**REQUEST:**
In the data that follows, every line containing the word "Contact" should be returned.

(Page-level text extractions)
┌────────

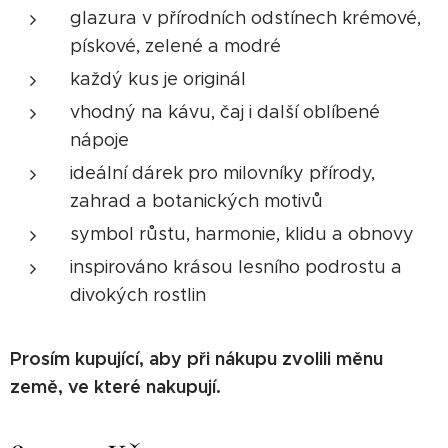
glazura v přírodních odstínech krémové,
pískové, zelené a modré
každý kus je originál
vhodný na kávu, čaj i další oblíbené
nápoje
ideální dárek pro milovníky přírody,
zahrad a botanických motivů
symbol růstu, harmonie, klidu a obnovy
inspirováno krásou lesního podrostu a
divokých rostlin
Prosím kupující, aby při nákupu zvolili měnu
země, ve které nakupují.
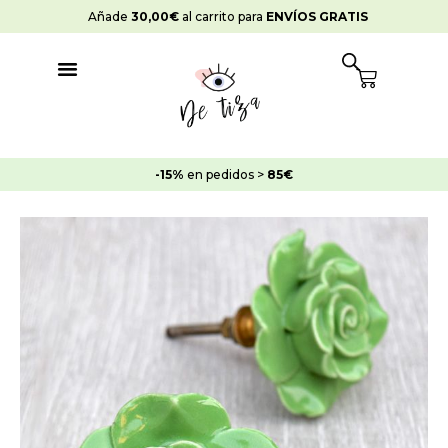
Ir
Añade
30,00
€
al carrito para
ENVÍOS GRATIS
al
contenido
Cart
-15%
en pedidos >
85€
Pack
de
2
Tiradores
Dt0010
cantidad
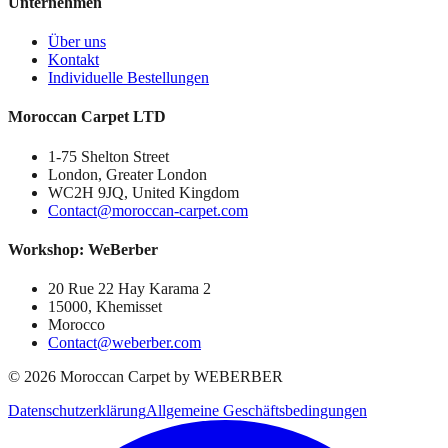
Unternehmen
Über uns
Kontakt
Individuelle Bestellungen
Moroccan Carpet LTD
1-75 Shelton Street
London, Greater London
WC2H 9JQ, United Kingdom
Contact@moroccan-carpet.com
Workshop: WeBerber
20 Rue 22 Hay Karama 2
15000, Khemisset
Morocco
Contact@weberber.com
©
2026
Moroccan Carpet by WEBERBER
Datenschutzerklärung
Allgemeine Geschäftsbedingungen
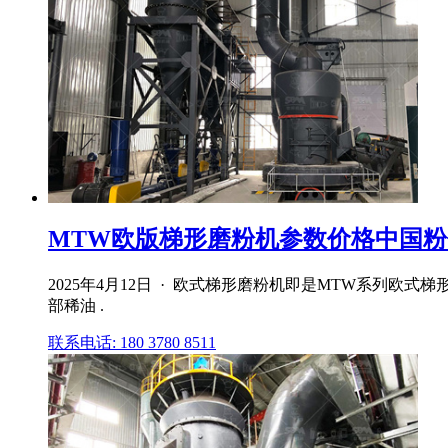
MTW欧版梯形磨粉机参数价格中国粉
2025年4月12日 · 欧式梯形磨粉机即是MTW系列欧
部稀油 .
联系电话: 180 3780 8511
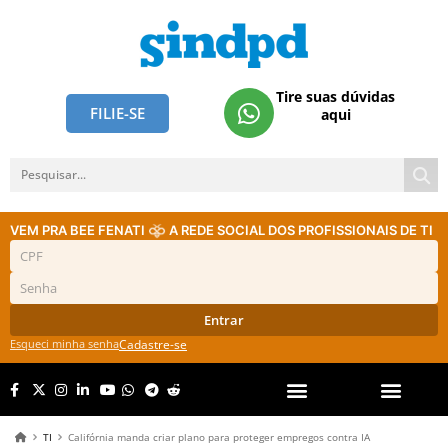
Tire suas dúvidas
FILIE-SE
aqui
VEM PRA BEE FENATI
A REDE SOCIAL DOS PROFISSIONAIS DE TI
Entrar
Esqueci minha senha
Cadastre-se
TI
Califórnia manda criar plano para proteger empregos contra IA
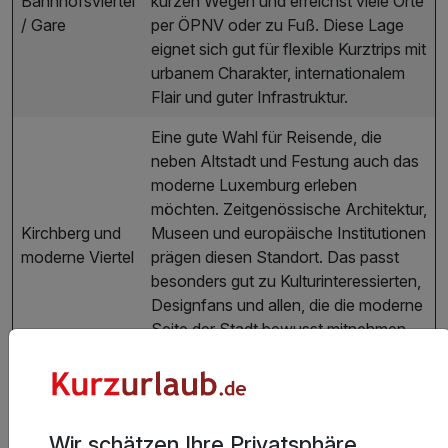
Bahnhofsviertel
kurzen Wegen und erreichst viele Orte
/ Gare
per ÖPNV oder zu Fuß. Diese Lage
eignet sich gut für flexible Kurztrips mit
urbanem Charakter, internationalem
Flair und guter Infrastruktur.
Eine gute Wahl für Reisende, die
neben Altstadt und Festung auch das
moderne Luxemburg erleben
möchten. Zeitgenössische Architektur,
Kirchberg und
Museen und europäische Institutionen
moderne Viertel
prägen diesen Standort. Das passt
besonders gut zu Kulturinteressierten,
Designfans und allen, die die moderne
Seite der Stadt bewusst mitnehmen
möchten.
Ideal für alle, die citynahe
Erreichbarkeit mit mehr Ruhe
kombinieren möchten. Von hier aus
Wir schätzen Ihre Privatsphäre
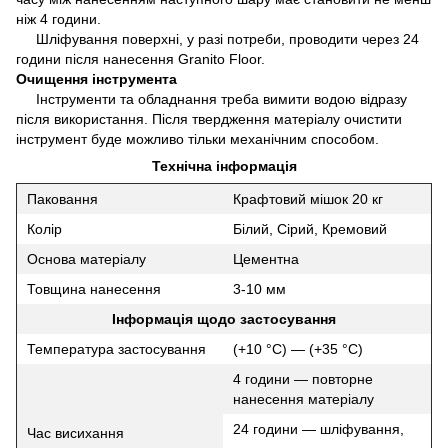
ніж 4 години.
Шліфування поверхні, у разі потреби, проводити через 24
години після нанесення Granito Floor.
Очищення інструмента
Інструменти та обладнання треба вимити водою відразу
після використання. Після твердження матеріалу очистити
інструмент буде можливо тільки механічним способом.
Технічна інформація
Паковання
Крафтовий мішок 20 кг
Колір
Білий, Сірий, Кремовий
Основа матеріалу
Цементна
Товщина нанесення
3-10 мм
Інформація щодо застосування
Температура застосування
(+10 °C) — (+35 °C)
4 години — повторне
нанесення матеріалу
24 години — шліфування,
Час висихання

└────────

**EXERCISE SOLUTION:**
Contact@moroccan-carpet.com
Contact@weberber.com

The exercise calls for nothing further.